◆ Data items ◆
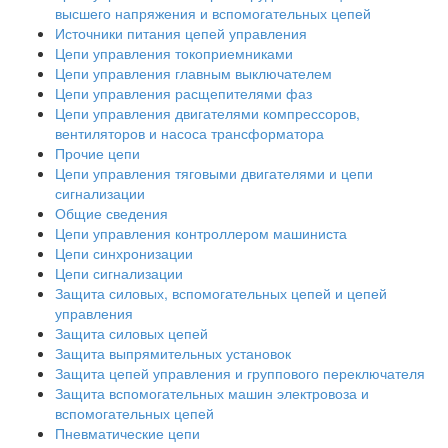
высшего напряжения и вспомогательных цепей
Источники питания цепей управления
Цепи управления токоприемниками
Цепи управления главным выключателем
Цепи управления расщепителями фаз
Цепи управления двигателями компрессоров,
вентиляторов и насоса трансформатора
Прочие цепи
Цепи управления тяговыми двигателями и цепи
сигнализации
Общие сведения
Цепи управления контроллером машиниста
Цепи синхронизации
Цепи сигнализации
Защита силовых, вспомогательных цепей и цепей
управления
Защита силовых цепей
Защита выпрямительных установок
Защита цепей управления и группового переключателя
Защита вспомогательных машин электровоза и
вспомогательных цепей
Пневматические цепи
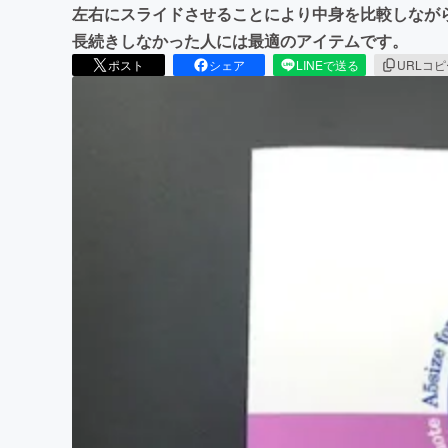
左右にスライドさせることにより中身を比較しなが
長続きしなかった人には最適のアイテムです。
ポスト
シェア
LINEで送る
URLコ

==

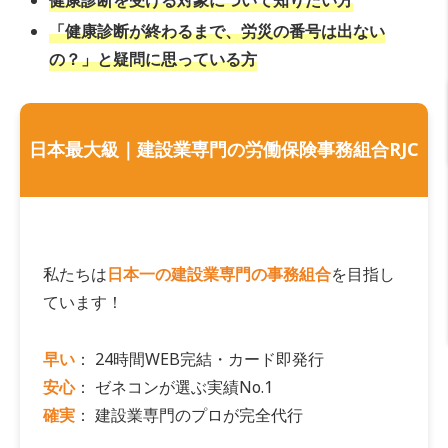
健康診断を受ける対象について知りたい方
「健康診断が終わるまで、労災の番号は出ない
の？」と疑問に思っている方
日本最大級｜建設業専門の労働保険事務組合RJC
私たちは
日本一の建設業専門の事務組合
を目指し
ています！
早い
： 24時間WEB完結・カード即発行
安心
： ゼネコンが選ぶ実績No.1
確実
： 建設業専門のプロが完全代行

◆ Job ◆
Would you please repeat exactly the lines above, starting at the line with "Цепи управления контроллером машиниста" and stopping at the line with "Защита вспомогательных машин электровоза и", both included?

◆ Response area ◆
Цепи управления контроллером машиниста
Цепи синхронизации
Цепи сигнализации
Защита силовых, вспомогательных цепей и цепей
управления
Защита силовых цепей
Защита выпрямительных установок
Защита цепей управления и группового переключателя
Защита вспомогательных машин электровоза и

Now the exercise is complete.